HTSeq not counting all the fragments it should count on a gene
2
2
Entering edit mode
4.8 years ago
Macspider ★ 3.4k

Hi guys,

I'm having troubles understanding something which I though I knew well (hard times, these). I always knew that, while Cufflinks returns FPKM, expected counts and other things, HTSeq returns raw counts. This should mean that in the output of HTSeq I should have the counts of the fragments that were mapping on my particular gene. Right?

I am graphically and command-linely assessing the fact that I have indeed around 30 fragments mapping on a gene in the wild type condition and 0 in the treatment, but htseq returns only 1 in the wild type and 0 in the treatment. This gene is knocked-down, so I know it's down-regulated also from wet lab experiments.

EDIT: Three questions:

1. How does HTSeq handle reads that exceed borders of the considered regions but overlap them? My guess is that it doesn't count them.

2. I always thought that I understood correctly this: the count should just be a count of the fragments (in case of PE reads), without any normalization, right?

3. What the hell is going on?

The command is:

python /usr/bin/htseq-count -f bam -r pos -t exon -i "ID" alignment.bam gene-set.gff3 > stdout 2> stderr


Thank you in advance for the help!

RNA-Seq HTSeq gene expression counts • 2.3k views
1
Entering edit mode

Are these observed fragments uniquely mapping ones? HtSeq-count only uses uniquely mapped reads (with a certain mapping quality). AFAIK, you can check both with IGV.

0
Entering edit mode

Checking it RN. Thanks!

0
Entering edit mode

@michael.ante, something strange happens.

I filter the bam files keeping only primary alignments; samtools flagstat reveals, for one example file:

• 0 + 0 secondary
• 0 + 0 supplementary
• 0 + 0 duplicates

However, the output of htseq-count for that same read group, in the "__" lines is:

• __no_feature 158109
• __ambiguous 5
• __too_low_aQual 0
• __not_aligned 0
• __alignment_not_unique 24730

Note: 158109+5+24730 = 182844 (99.09% of my reads!!!)

Now I have even more doubts. My htseq command is:

python /usr/bin/htseq-count -f bam -r pos -t exon -i gene_id file.bam gene-set.gtf > counts


The gtf file has CDS and exon lines and proper gene_id field (already checked). I don't know what to think.

0
Entering edit mode

using stranded

• __no_feature 158109
• __ambiguous 5
• __too_low_aQual 0
• __not_aligned 0
• __alignment_not_unique 24730

using unstranded

• __no_feature 54856
• __ambiguous 909
• __too_low_aQual 0
• __not_aligned 0
• __alignment_not_unique 24730

There is a sensible difference between with and without the stranded option. However, my sequencing library is stranded and I was expecting to keep that information alongside the position. I'm disappointed. Any of you knows why this might happen? Am I missing something basic?

1
Entering edit mode

The "__alignment_not_unique" are the counts of your multiple alignments (same holds true for samtools flagstat) - don't mix it up with the reads.

Try to use -s reverse e.g. TruSeq stranded generates reads of this flavour.

0
Entering edit mode

With the -s reverse option I got no significant difference (just a very little one, but not in the direction of an improvement). This, to me, means that I should have ran the analysis with reverse from the beginning, and that also running it without, in this case, doesn't alter much the results.

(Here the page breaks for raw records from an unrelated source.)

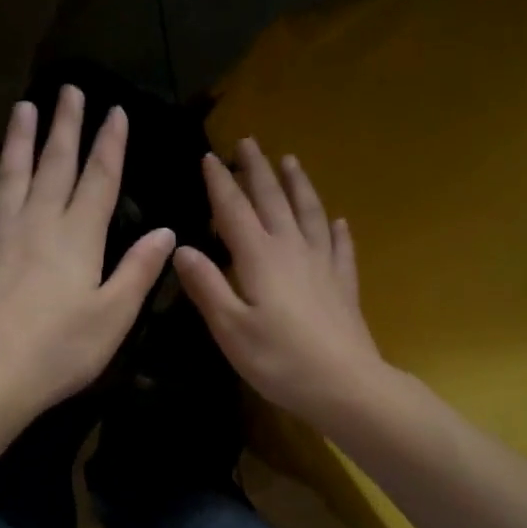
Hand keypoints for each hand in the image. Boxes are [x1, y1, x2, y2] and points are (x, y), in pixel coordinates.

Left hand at [0, 85, 175, 417]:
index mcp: (80, 238)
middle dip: (66, 127)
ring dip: (19, 141)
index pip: (100, 180)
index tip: (115, 111)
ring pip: (11, 178)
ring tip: (24, 107)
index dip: (110, 144)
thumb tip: (166, 231)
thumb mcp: (114, 315)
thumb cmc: (60, 351)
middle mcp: (39, 225)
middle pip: (55, 166)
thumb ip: (139, 270)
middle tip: (69, 89)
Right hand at [173, 138, 388, 424]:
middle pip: (273, 200)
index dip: (220, 183)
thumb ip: (206, 286)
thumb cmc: (280, 361)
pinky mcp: (343, 284)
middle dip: (258, 170)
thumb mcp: (231, 329)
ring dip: (298, 185)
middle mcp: (292, 250)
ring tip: (291, 161)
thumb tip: (181, 248)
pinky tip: (339, 221)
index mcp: (259, 258)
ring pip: (310, 213)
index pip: (234, 210)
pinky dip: (337, 231)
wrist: (345, 385)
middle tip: (249, 142)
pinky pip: (341, 247)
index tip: (209, 156)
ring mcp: (323, 265)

The strandedness was indeed the problem, and removing it worked just fine. Therefore, thanks for all the help!

4
Entering edit mode
4.8 years ago
igor 12k

Have you seen the image on the htseq-count documenation page? http://www-huber.embl.de/HTSeq/doc/count.html

There are three overlap resolution modes. They handle partial overlaps differenly. You may also have reads that are overlapping multiple genes, in which case they may be ignored.

0
Entering edit mode

Yes, I did see this picture, I chose to use union as a method because it was representing better the data I have. I edited the main question adding a sub-question. Perhaps you know something about it?

2
Entering edit mode
4.8 years ago

whats the output of 'head gene-set.gff3' ?

HTSeq assigns the reads to features even if they partially overlaps with annotations.

You should also check,

1. If the reads overlap multiple features. See the "expanded" view of annotations in IGV.
2. Check if the one of the read in PE reads do not overlap the annotations or the mapping qualities might be effecting.

I would suggest you to cross check by running featureCounts program which is better than HTSeq-count in handling PE reads and ambiguous overlaps.

0
Entering edit mode

The gff3 file is correct (it's my gene set and passed all validations, I know it doesn't have biases or at least not that I'm aware of). It could be the strandedness! Eventhough the library is stranded, there might be some problems I will try without. Thanks!